In 2015 the Labor Force participation rate throughout Southeastern Michigan was the lowest in Highland Park (at 58%) for those 16 and above , according to the American Community Survey. For reference, the rate average rate nationally was 62.4% in September 2015. By August 2017, it was 62.9.
As the maps below show, both high and low labor force participation is generally concentrated on the two sides of Eight Mile Road, just across county borders–low in northern Wayne County in the Detroit and Highland Park area, high in southern Oakland County in the Ferndale area.
 16 and above refers to all ages including those above 64.

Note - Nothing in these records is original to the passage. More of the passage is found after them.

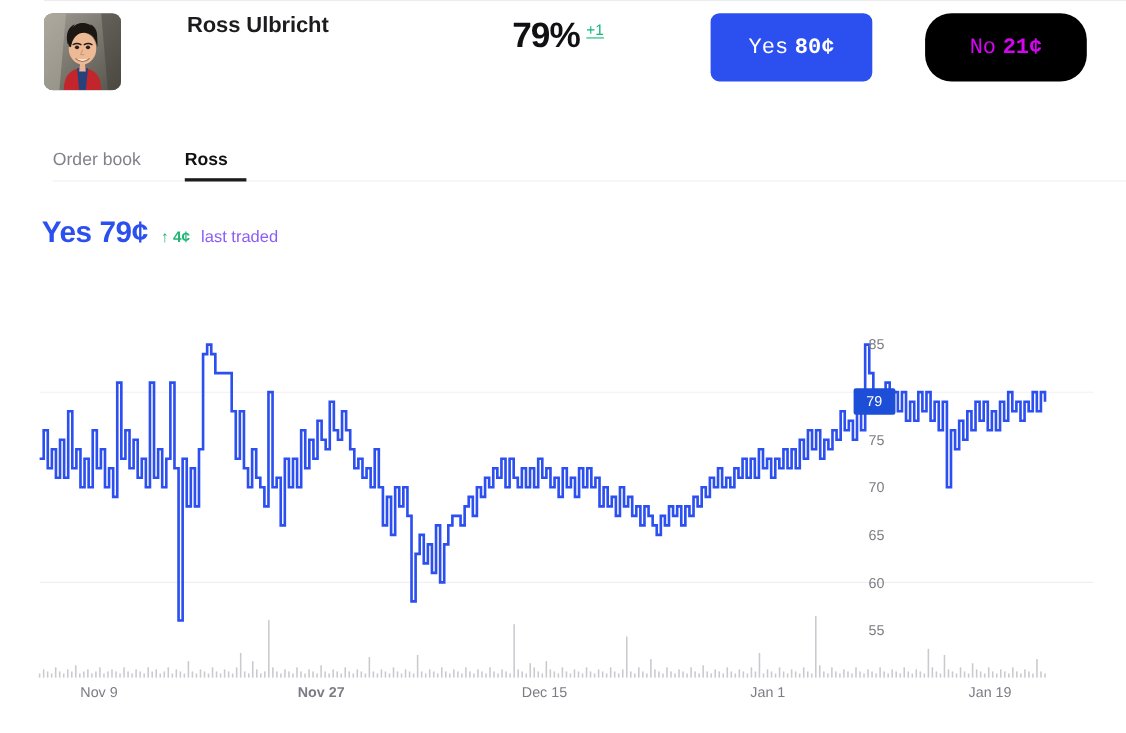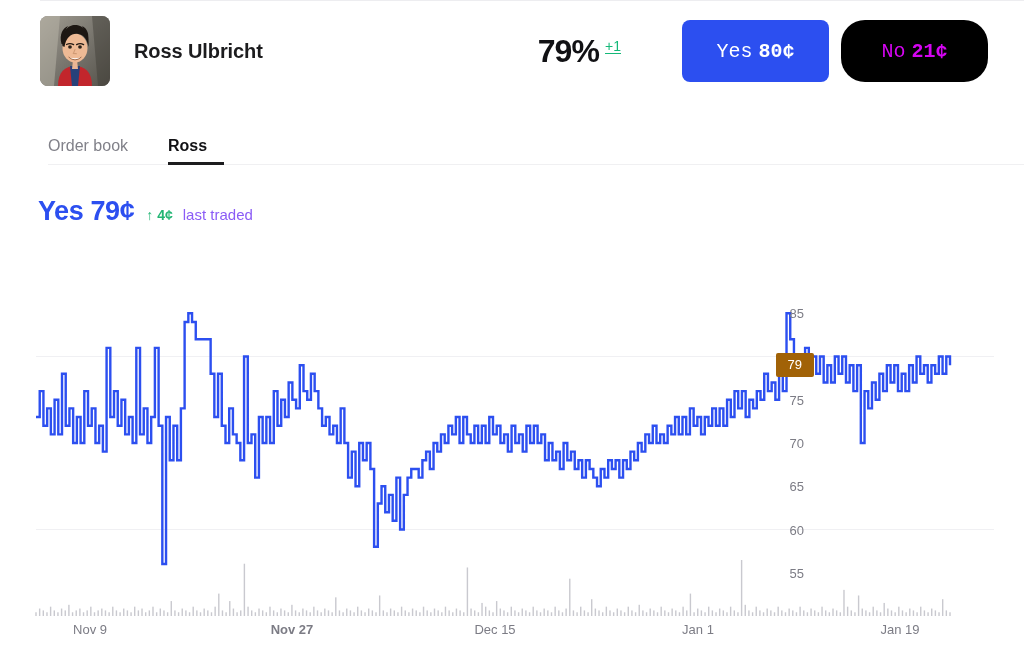--- a/index.html
+++ b/index.html
@@ -14,21 +14,21 @@
   
   .header {
     position: absolute; left: 0; top: 0; width: 1024px; height: 103px;
   }
   .header-rule {
     position: absolute; left: 40px; top: 0; width: 984px; height: 1px;
     background: #ededf0;
   }
   .header-inner {
     position: absolute; left: 40px; top: 12px; width: 948px; height: 78px;
-    display: flex; align-items: center;
+    display: flex; align-items: flex-start; gap: 36px;
   }
   .avatar {
     width: 70px; height: 70px; border-radius: 8px; overflow: hidden;
     flex: 0 0 auto; background: #8d8a84; position: relative;
   }
   .avatar svg { display:block; width:70px; height:70px; }
   .market-title {
     margin-left: 24px;
     font-size: 20px; font-weight: 700; color: #1c1c1e;
     letter-spacing: -0.1px;
@@ -97,21 +97,21 @@
     position: absolute; left: 0; top: 250px; width: 840px; height: 416px;
   }
   .chart svg { display: block; }
   .y-labels { position: absolute; right: 0; top: 0; width: 64px; height: 370px; }
   .y-tick {
     position: absolute; right: 36px; transform: translateY(-50%);
     font-size: 13px; color: #7c7c85; text-align: left; white-space: nowrap;
   }
   .y-badge {
     position: absolute; right: 26px; transform: translateY(-50%);
-    background: #a16207; color: #fff; font-size: 13px;
+    background: #1d4ed8; color: #fff; font-size: 13px;
     padding: 4px 12px 5px; border-radius: 2px; line-height: 15px;
   }
   .x-labels { position: absolute; left: 0; top: 372px; width: 1024px; height: 40px; }
   .x-tick {
     position: absolute; top: 0; transform: translateX(-50%);
     font-size: 13px; color: #7c7c85; white-space: nowrap; margin-left: 15px;
   }
 </style>
 </head>
 <body>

For those 16 and older the City of Highland Park had the lowest labor force participation rate in the region at 58 percent for those 16 and older and 54 percent for those between the ages of 16-64. In the City of Detroit the labor for participation for those 16 and older was 63 percent; it was 53 percent for those between the ages of 16 and 64. While there was a pocket of Wayne County where the labor force participation rate wasn’t above 55.2 percent for those 16 and older and above 65 percent for those between 16 and 64, the majority of the region had labor force participation rates between 62.2 percent and 71.4 percent for those aged 16 and older and between 72.7 percent and 80.5 percent for those between the ages of 16 and 64. Just as there was a concentration of low labor force participation in Wayne County in and around Detroit, there was a concentration of the highest labor force participation markets in southern Oakland County in the Ferndale/Royal Oak area. In Royal Oak the labor force participation rate was 74.8 percent for those 16 and older and 86.2 percent for those between the ages of 18 and 64. Ferndale had the highest labor force participation rate at for those between ages of 16-64 at 87.9 percent, and for those 16 and older and it was 73.2 percent.
An understanding of the labor force participation rate is important as it is another strong indicator of the economy. Those classified as unemployed may not be active participants of the workforce for a variety of reasons, one of which includes becoming discouraged and stopping seeking employment.